Question about multipass rendering. Example. If there is street, road and all buildings require 1 pass and character made with 2 passes, how they will be made. First pass for all street geometry and character first pass and then second pass for character, or first pass for street, second for character and third for character?
You can do it that way. But, a smarter way would be to take advantage of the fact that the GS can change textures and blend modes in a few cycles. PC GPUs are traditionally much slower at this. Thus, they did whole-object passes. The VU1 has limited memory, but you can do whatever you want with it. So, upload maybe 64 polys worth of untransformed verts. Transform maybe 16 polys in a batch. Send all 16 to the GS for the first pass. Tell the GS to switch textures and blend mode. Send the same, already transformed 16 polys to the GS again. Switch the GS back to the texture/mode of the first pass. Transform 16 more polys. Send them to the GS. And, so on. That way you only transform each poly once.

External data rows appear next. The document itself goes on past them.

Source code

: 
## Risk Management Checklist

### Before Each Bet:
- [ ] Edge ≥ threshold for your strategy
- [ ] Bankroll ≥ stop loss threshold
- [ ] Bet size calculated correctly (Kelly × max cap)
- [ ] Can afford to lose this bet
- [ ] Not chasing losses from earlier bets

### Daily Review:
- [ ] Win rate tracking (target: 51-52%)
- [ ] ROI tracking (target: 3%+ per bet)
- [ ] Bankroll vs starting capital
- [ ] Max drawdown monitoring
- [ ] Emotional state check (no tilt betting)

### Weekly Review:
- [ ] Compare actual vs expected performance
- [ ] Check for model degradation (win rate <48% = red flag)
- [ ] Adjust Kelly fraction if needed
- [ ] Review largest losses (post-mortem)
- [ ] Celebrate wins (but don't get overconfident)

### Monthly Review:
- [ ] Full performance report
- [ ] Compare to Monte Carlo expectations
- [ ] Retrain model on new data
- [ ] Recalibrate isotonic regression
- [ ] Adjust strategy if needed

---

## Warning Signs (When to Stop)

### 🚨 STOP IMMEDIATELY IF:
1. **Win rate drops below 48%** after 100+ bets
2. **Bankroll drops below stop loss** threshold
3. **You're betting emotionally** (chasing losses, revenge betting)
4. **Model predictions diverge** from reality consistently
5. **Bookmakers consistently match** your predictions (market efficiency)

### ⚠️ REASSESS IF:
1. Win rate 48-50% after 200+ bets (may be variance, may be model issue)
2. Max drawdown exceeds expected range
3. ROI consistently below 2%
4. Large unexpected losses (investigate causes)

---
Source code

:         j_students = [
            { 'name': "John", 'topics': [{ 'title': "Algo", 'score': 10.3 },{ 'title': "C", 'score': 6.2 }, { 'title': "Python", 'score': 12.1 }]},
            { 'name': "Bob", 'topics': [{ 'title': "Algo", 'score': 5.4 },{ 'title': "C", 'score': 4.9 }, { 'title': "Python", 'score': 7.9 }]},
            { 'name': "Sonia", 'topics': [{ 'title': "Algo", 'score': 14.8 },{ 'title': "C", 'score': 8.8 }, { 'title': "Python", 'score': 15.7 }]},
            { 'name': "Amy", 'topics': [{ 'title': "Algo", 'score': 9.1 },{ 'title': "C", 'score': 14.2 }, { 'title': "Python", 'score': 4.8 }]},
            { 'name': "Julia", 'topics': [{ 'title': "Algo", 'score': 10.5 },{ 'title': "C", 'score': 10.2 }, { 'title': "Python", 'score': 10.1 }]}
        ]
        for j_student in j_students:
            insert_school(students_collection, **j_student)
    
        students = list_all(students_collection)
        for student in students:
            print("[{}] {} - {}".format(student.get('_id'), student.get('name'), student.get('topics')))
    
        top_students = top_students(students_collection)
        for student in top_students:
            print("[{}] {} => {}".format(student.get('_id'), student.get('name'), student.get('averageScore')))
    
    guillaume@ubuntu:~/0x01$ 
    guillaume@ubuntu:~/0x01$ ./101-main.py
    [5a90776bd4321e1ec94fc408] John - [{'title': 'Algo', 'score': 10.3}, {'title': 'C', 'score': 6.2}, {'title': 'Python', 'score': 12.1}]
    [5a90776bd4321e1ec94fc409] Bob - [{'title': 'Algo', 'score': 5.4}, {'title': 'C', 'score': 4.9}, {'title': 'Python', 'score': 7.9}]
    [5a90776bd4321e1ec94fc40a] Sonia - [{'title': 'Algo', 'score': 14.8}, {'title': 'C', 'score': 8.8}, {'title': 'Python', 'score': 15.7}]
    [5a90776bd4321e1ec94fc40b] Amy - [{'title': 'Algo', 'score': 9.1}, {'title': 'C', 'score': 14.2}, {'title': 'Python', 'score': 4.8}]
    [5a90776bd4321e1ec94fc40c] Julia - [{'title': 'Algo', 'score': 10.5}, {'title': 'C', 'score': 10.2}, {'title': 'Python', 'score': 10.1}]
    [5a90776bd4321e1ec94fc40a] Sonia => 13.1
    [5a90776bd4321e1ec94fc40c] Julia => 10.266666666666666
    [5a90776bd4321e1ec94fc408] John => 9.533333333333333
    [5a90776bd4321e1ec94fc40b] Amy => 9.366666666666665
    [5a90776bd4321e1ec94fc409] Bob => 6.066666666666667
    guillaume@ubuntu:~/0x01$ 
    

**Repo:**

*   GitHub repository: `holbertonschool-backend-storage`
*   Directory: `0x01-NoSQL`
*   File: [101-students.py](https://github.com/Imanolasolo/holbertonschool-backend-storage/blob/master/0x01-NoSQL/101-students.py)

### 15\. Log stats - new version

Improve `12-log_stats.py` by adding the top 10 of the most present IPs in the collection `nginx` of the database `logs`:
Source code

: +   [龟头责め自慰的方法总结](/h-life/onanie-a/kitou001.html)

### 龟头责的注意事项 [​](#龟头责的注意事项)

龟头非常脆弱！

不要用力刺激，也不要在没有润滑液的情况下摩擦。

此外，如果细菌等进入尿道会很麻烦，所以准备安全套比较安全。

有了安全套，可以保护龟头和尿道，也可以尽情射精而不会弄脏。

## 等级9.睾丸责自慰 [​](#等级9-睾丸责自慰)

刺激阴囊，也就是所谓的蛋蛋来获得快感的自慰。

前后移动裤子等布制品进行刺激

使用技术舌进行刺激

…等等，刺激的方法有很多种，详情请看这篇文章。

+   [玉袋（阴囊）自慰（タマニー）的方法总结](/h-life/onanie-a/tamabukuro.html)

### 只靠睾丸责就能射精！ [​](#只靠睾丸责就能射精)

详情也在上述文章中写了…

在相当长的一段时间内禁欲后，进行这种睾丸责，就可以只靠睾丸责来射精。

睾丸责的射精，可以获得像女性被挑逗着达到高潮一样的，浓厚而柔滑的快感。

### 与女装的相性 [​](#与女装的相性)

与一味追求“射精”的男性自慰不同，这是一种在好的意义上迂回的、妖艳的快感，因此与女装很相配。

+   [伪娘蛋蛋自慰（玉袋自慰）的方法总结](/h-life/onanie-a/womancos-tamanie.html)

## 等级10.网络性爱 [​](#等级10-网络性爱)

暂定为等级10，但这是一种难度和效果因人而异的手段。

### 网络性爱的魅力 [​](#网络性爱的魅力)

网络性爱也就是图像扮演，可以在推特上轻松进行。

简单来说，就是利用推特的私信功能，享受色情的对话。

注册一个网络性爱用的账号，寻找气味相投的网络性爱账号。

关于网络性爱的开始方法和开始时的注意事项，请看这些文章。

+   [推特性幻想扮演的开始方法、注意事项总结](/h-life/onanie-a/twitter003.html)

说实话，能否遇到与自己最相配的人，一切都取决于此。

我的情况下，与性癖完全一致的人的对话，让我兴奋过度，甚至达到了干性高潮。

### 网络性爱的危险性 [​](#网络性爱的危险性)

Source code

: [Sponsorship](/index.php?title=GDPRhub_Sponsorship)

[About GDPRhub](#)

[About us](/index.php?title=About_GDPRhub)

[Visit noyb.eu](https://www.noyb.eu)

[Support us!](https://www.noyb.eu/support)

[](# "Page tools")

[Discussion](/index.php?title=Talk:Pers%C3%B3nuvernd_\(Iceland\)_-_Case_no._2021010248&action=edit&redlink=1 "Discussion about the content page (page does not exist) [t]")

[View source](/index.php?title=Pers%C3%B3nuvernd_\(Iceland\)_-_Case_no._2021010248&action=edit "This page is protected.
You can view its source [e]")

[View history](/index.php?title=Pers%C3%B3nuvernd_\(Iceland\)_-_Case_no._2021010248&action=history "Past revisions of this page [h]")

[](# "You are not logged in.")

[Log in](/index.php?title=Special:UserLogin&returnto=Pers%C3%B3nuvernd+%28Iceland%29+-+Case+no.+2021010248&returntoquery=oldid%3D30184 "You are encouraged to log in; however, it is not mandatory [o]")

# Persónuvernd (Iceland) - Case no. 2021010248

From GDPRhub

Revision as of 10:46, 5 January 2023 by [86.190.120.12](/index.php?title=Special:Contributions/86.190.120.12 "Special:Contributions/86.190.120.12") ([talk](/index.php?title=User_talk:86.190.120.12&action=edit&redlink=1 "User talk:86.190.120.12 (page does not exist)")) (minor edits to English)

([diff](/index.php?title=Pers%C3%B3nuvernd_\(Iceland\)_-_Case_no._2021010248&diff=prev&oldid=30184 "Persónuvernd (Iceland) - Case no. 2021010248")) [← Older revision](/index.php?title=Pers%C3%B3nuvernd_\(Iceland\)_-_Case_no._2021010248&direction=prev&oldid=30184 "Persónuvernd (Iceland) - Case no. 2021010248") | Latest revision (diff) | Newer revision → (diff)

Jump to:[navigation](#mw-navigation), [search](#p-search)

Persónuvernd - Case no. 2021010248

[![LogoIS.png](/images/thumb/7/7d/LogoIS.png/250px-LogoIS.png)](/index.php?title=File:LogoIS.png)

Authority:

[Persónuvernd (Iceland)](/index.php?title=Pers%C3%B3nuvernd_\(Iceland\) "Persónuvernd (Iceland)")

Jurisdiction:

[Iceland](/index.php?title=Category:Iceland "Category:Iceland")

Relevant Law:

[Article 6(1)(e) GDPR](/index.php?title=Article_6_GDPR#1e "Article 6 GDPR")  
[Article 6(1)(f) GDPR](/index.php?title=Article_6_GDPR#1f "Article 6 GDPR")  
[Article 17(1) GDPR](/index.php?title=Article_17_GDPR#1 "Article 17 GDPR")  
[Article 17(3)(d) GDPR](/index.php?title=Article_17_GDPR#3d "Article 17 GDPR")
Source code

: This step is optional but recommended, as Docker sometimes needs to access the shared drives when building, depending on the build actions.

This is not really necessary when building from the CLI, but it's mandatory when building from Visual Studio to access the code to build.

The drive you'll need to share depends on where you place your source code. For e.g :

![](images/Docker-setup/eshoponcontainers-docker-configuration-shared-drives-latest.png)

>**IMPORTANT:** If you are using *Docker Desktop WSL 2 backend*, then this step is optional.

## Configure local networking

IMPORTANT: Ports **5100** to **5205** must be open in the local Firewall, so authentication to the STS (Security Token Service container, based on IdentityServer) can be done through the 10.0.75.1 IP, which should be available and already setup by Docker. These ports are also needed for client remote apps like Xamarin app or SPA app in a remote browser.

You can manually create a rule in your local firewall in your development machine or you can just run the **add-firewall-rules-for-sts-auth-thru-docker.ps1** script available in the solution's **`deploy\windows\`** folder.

Can anyone tell difference between VIF0, VIF1, GIF and other data interfaces in other systems? I mean were they somehow different and/or had some features what not used in other interfaces in other systems?
The VIF0 and VIF1 DMA data from main memory into VU0/1 memory. The GIF DMAs data into GS registers. Most other systems had little if any explicit DMA. DMA is basically about copying data around without the CPU or VU doing work. You set up a DMA, go do some other stuff and later the data is copied for you in the background.
The PS3 used DMA to get data in and out of the SPUs. Ideally you wanted an incoming DMA to buffer0 while the SPU was working on buffer1 and while there's a simultaneous DMA out of buffer2 all happening in parallel. That way ALU work never stops to wait for boring load/store ops.
PCs have DMA over the PCI bus. That's the memory controller copying data without the CPU. But, that's all handled by the drivers.
The GameCube had two memory spaces and you had to explicitly DMA between them. Sometimes people would set up a page fault handler that would DMA data over "automatically" to make it act like a single memory space. But, it was still your code explicitly doing the DMA deep down.
Yes, GS supports basic rules for repeated/tiled textures.
If you get adventurous, you can do better. The GS memory is a big open space without any special bits. Ex: textures don't have any headers or anything like that. However it is 2D instead of linear. So, you can arbitrarily treat any 2D area as a texture and it can work. It can also switch what it considers to be the current texture in a few cycles. Put this together and it's possible to set up tiling arbitrary sub-rectangles within a texture. Which is something that other hardware can only emulate via pixel shaders. IIRC, 3DSMax had this feature for offline rendering. The artists asked about it, but we didn't want to give it to them because it would be a pain to set up on the PS2 and too big of a pain on any other platform.